_WORK TASK_:
Look through the entries below and show every line containing the word "Erol".

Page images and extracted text
++++++

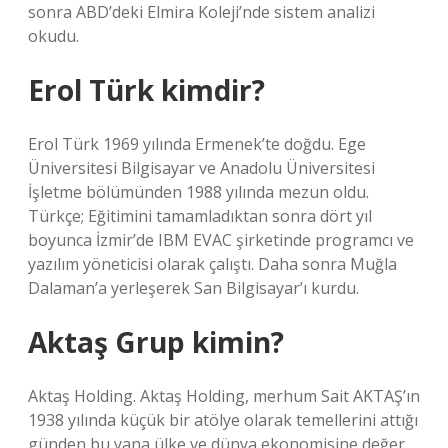
sonra ABD’deki Elmira Koleji’nde sistem analizi
okudu.
Erol Türk kimdir?
Erol Türk 1969 yılında Ermenek’te doğdu. Ege
Üniversitesi Bilgisayar ve Anadolu Üniversitesi
İşletme bölümünden 1988 yılında mezun oldu.
Türkçe; Eğitimini tamamladıktan sonra dört yıl
boyunca İzmir’de IBM EVAC şirketinde programcı ve
yazılım yöneticisi olarak çalıştı. Daha sonra Muğla
Dalaman’a yerleşerek San Bilgisayar’ı kurdu.
Aktaş Grup kimin?
Aktaş Holding. Aktaş Holding, merhum Sait AKTAŞ’ın
1938 yılında küçük bir atölye olarak temellerini attığı
günden bu yana ülke ve dünya ekonomisine değer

++++++

_EXERCISE RESULT_:
Erol Türk kimdir?
Erol Türk 1969 yılında Ermenek’te doğdu. Ege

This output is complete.